The insight is that there are only 1000 possible values in the input, and the length of the file will likely be no more than 1000000 * 5, or 5 MB, which is not that large for modern computers.

Rather than being really clever and save memory, I have taken the easy way out. I have coded the contest functionality as a single tcl proc using pure tcl (no extensions).

  1. Open the data file

  2. Read the entire data file into a variable that will be treated as a list

  3. Close the data file

  4. Set the value of variables for the maximum count and number corresponding to the maximum count to -1

  5. Starting with an empty count array, loop through each element of the list read from the input file, for each element:

    1. increment the count array element indexed by the number from the input list, save a copy of the resulting value in a local variable

    2. compare the local variable to the value of the current maximum count variable, if it is greater then update the maximum count variable with the value of the temporary variable and the variable with the corresponding number with the list element value

  6. When the loop completes, return the value of the variable containing the number corresponding to the maximum count

The code for the function itself is:

proc contest filename {
   # Open and read the text file containing decimal integers
   # in the range 0-999 as a single string. The line terminators
   # serve as whitespace between the numbers when the string is treated
   # as a tcl list.
   set fd [open $filename r]
   set list [read -nonewline $fd]
   close $fd

   # The tcl variable "list" (not to be confused with the tcl command of
   # the same name) now contains all of the data for this run.
   # Initialize some variables...
   set maxcnt -1 ; # A copy of the maximum count seen in the count array
   set maxnum -1 ; # The number corresponding to the max count
   array set cnt {} ; # Note: This is not really needed
   foreach w $list { ; # Run through all numbers in the input string
      # Note that incrementing a nonexistent element creates it with val 1
      set t [incr cnt($w)]
      # compare the count calculated against the maximum we've seen
      if {$t > $maxcnt} { ; # new maximum
         set maxcnt $t ; # save the maximum
         set maxnum $w ; # save the value that corresponds to the maximum
      }
   } ; # end of loop
   # puts stdout "Out of [llength $list] numbers, $maxnum was seen $maxcnt times"
   # return the most frequent number ; ties go to the first one seen
   return $maxnum
}

# driver code for contest function that prints out a timing
proc test {argv} {
    set filename [lindex $argv 0]
    if {[file exists $filename]} {
       set runtime [time {set m [contest $filename]}]
       puts stdout "most frequent number: $m, $runtime"
    } else {
       puts stderr "Unable to open input file \"$filename\""
    }
}

if {($tcl_interactive == 0) && ([llength $argv] > 0)} {
   test $argv
}

System I ran it on:

  • Dell Precision 7820 tower workstation

  • 2 Intel(r) Xeon(r) Silver 4214R CPUs running at 2.4GHz base frequency (total of 24 cores (up to 48 threads) across 2 chips)

  • 96 GiB RAM

  • Microsoft Windows 11 enterprise

  • Tcl version 8.6 (BAWT, built with GCC)

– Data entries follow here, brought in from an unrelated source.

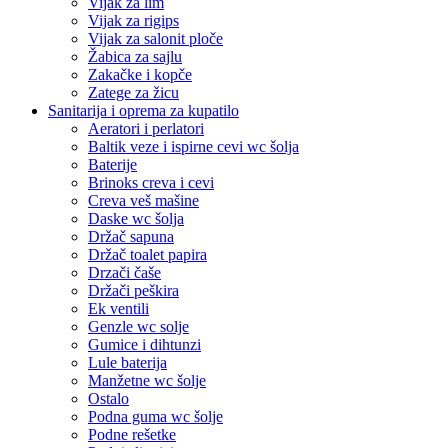
Vijak za lim
Vijak za rigips
Vijak za salonit ploče
Žabica za sajlu
Zakačke i kopče
Zatege za žicu
Sanitarija i oprema za kupatilo
Aeratori i perlatori
Baltik veze i ispirne cevi wc šolja
Baterije
Brinoks creva i cevi
Creva veš mašine
Daske wc šolja
Držač sapuna
Držač toalet papira
Drzači čaše
Držači peškira
Ek ventili
Genzle wc solje
Gumice i dihtunzi
Lule baterija
Manžetne wc šolje
Ostalo
Podna guma wc šolje
Podne rešetke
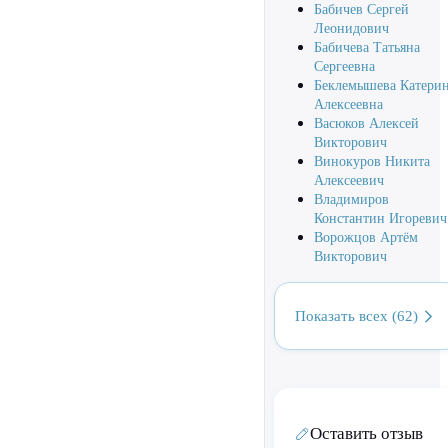
Бабичев Сергей
Леонидович
Бабичева Татьяна
Сергеевна
Беклемышева Катери
Алексеевна
Васюков Алексей
Викторович
Винокуров Никита
Алексеевич
Владимиров
Константин Игоревич
Ворожцов Артём
Викторович
Показать всех (62)
Оставить отзыв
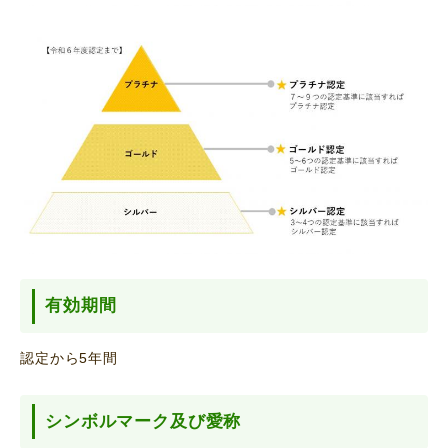
有効期間
認定から5年間
シンボルマーク及び愛称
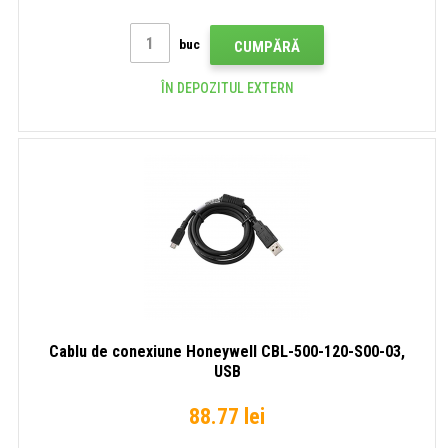
buc
CUMPĂRĂ
ÎN DEPOZITUL EXTERN
Cablu de conexiune Honeywell CBL-500-120-S00-03,
USB
88.77 lei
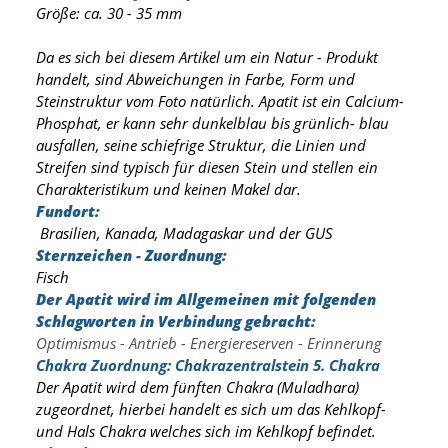
Größe: ca. 30 - 35 mm
Da es sich bei diesem Artikel um ein Natur - Produkt
handelt, sind Abweichungen in Farbe, Form und
Steinstruktur vom Foto natürlich. Apatit ist ein Calcium-
Phosphat, er kann sehr dunkelblau bis grünlich- blau
ausfallen, seine schiefrige Struktur, die Linien und
Streifen sind typisch für diesen Stein und stellen ein
Charakteristikum und keinen Makel dar.
Fundort:
Brasilien, Kanada, Madagaskar und der GUS
Sternzeichen - Zuordnung:
Fisch
Der Apatit wird im Allgemeinen mit folgenden
Schlagworten in Verbindung gebracht:
Optimismus - Antrieb - Energiereserven - Erinnerung
Chakra Zuordnung: Chakrazentralstein 5. Chakra
Der Apatit wird dem fünften Chakra (Muladhara)
zugeordnet, hierbei handelt es sich um das Kehlkopf-
und Hals Chakra welches sich im Kehlkopf befindet.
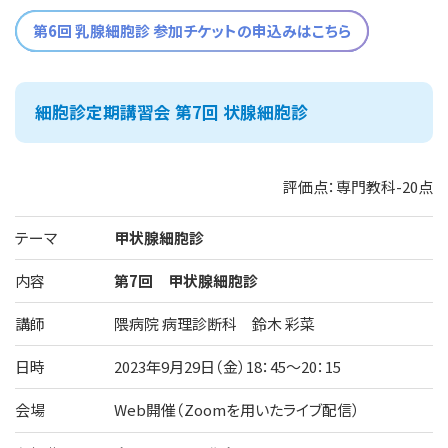
第6回 乳腺細胞診 参加チケットの申込みはこちら
細胞診定期講習会 第7回 状腺細胞診
評価点：専門教科-20点
テーマ
甲状腺細胞診
内容
第7回 甲状腺細胞診
講師
隈病院 病理診断科 鈴木 彩菜
日時
2023年9月29日（金）18：45～20：15
会場
Web開催（Zoomを用いたライブ配信）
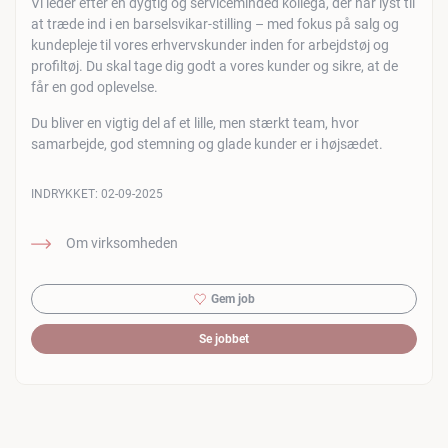
Vi leder efter en dygtig og serviceminded kollega, der har lyst til
at træde ind i en barselsvikar-stilling – med fokus på salg og
kundepleje til vores erhvervskunder inden for arbejdstøj og
profiltøj. Du skal tage dig godt a vores kunder og sikre, at de
får en god oplevelse.
Du bliver en vigtig del af et lille, men stærkt team, hvor
samarbejde, god stemning og glade kunder er i højsædet.
INDRYKKET:
02-09-2025
Om virksomheden
Gem job
Se jobbet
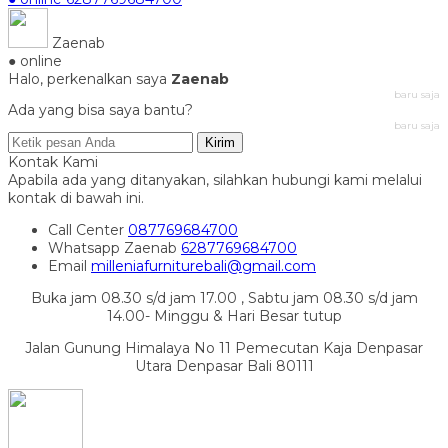
Zaenab
● online
Halo, perkenalkan saya
Zaenab
baru saja
Ada yang bisa saya bantu?
baru saja
Kirim
Kontak Kami
Apabila ada yang ditanyakan, silahkan hubungi kami melalui
kontak di bawah ini.
Call Center
087769684700
Whatsapp
Zaenab
6287769684700
Email
milleniafurniturebali@gmail.com
Buka jam 08.30 s/d jam 17.00 , Sabtu jam 08.30 s/d jam
14.00- Minggu & Hari Besar tutup
Jalan Gunung Himalaya No 11 Pemecutan Kaja Denpasar
Utara Denpasar Bali 80111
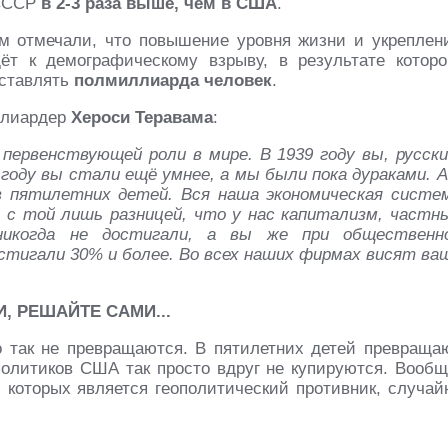
 СССР
в 2-3 раза выше, чем в США
.
м отмечали, что повышение уровня жизни и укреплен
т к демографическому взрыву, в результате которо
оставлять
полмиллиарда человек
.
ллиардер
Хероси Теравама
:
первенствующей роли в мире. В 1939 году вы, русски
 году вы стали ещё умнее, а мы были пока дураками. А
в пятилетних детей. Вся наша экономическая систе
 с той лишь разницей, что у нас капитализм, частн
икогда не достигали, а вы же при общественн
стигали 30% и более. Во всех наших фирмах висят ва
, РЕШАЙТЕ САМИ...
о так не превращаются. В пятилетних детей превраща
политиков США так просто вдруг не купируются. Вообщ
 которых является геополитический противник, случай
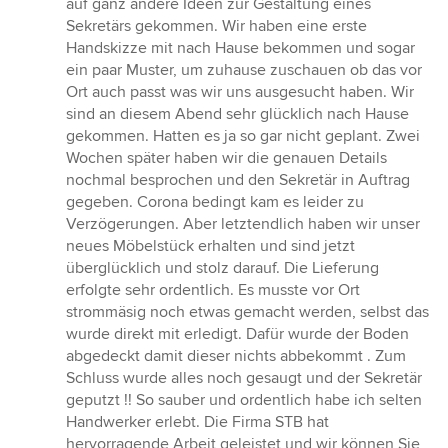
auf ganz andere Ideen zur Gestaltung eines
Sekretärs gekommen. Wir haben eine erste
Handskizze mit nach Hause bekommen und sogar
ein paar Muster, um zuhause zuschauen ob das vor
Ort auch passt was wir uns ausgesucht haben. Wir
sind an diesem Abend sehr glücklich nach Hause
gekommen. Hatten es ja so gar nicht geplant. Zwei
Wochen später haben wir die genauen Details
nochmal besprochen und den Sekretär in Auftrag
gegeben. Corona bedingt kam es leider zu
Verzögerungen. Aber letztendlich haben wir unser
neues Möbelstück erhalten und sind jetzt
überglücklich und stolz darauf. Die Lieferung
erfolgte sehr ordentlich. Es musste vor Ort
strommäsig noch etwas gemacht werden, selbst das
wurde direkt mit erledigt. Dafür wurde der Boden
abgedeckt damit dieser nichts abbekommt . Zum
Schluss wurde alles noch gesaugt und der Sekretär
geputzt !! So sauber und ordentlich habe ich selten
Handwerker erlebt. Die Firma STB hat
hervorragende Arbeit geleistet und wir können Sie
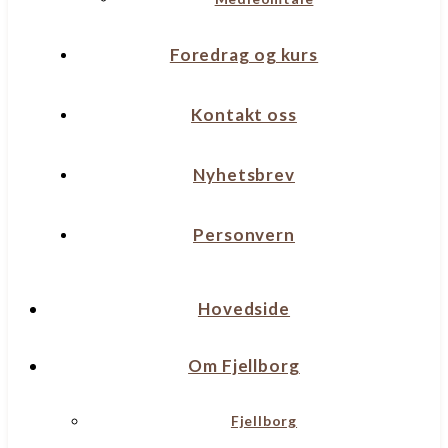
Foredrag og kurs
Kontakt oss
Nyhetsbrev
Personvern
Hovedside
Om Fjellborg
Fjellborg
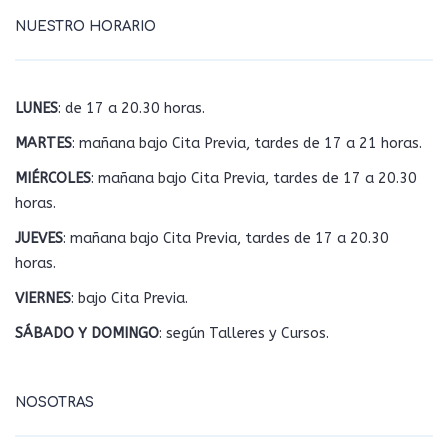
NUESTRO HORARIO
LUNES
: de 17 a 20.30 horas.
MARTES
: mañana bajo Cita Previa, tardes de 17 a 21 horas.
MIÉRCOLES
: mañana bajo Cita Previa, tardes de 17 a 20.30
horas.
JUEVES
: mañana bajo Cita Previa, tardes de 17 a 20.30
horas.
VIERNES
: bajo Cita Previa.
SÁBADO Y DOMINGO
: según Talleres y Cursos.
NOSOTRAS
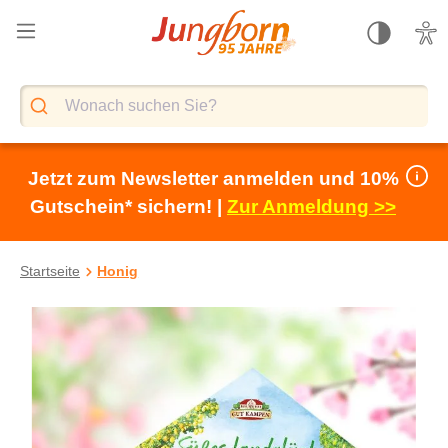
alt springen
Jetzt zum Newsletter anmelden und 10%
Gutschein* sichern! |
Zur Anmeldung >>
Startseite
Honig
Bildergalerie überspringen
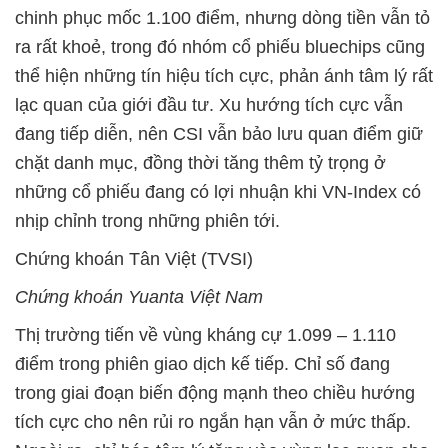
chinh phục mốc 1.100 điểm, nhưng dòng tiền vẫn tỏ
ra rất khoẻ, trong đó nhóm cổ phiếu bluechips cũng
thể hiện những tín hiệu tích cực, phản ánh tâm lý rất
lạc quan của giới đầu tư. Xu hướng tích cực vẫn
đang tiếp diễn, nên CSI vẫn bảo lưu quan điểm giữ
chặt danh mục, đồng thời tăng thêm tỷ trọng ở
những cổ phiếu đang có lợi nhuận khi VN-Index có
nhịp chỉnh trong những phiên tới.
Chứng khoán Tân Việt (TVSI)
Chứng khoán Yuanta Việt Nam
Thị trường tiến về vùng kháng cự 1.099 – 1.110
điểm trong phiên giao dịch kế tiếp. Chỉ số đang
trong giai đoạn biến động mạnh theo chiều hướng
tích cực cho nên rủi ro ngắn hạn vẫn ở mức thấp.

From a git bash command line with a locally generated 1,000,000 number data file, the result reported by proc test was 279338 microseconds, and by the "time" command was 1.137s real, and 0 seconds user and sys. I have not had a chance to run it on a Linux system, and I think the user and sys times are not actually measured with git bash on Windows. There is a large discrepancy between the time reported by the code and by the time command in git bash is the AV and other security software that my employer has installed. Removing the data file name from the command line still reports 0.885 seconds for "real"; the difference is 0.282 seconds (282000 microseconds), which is close to the value reported by the printout from the code itself.

I'm certain that this program can be duplicated in python and most likely quite a few other scripting languages. I could also write it in a compiled language, but it would take substantially longer than the 10 minutes it took to write and test this one plus the data generator for the 1,000,000 number file.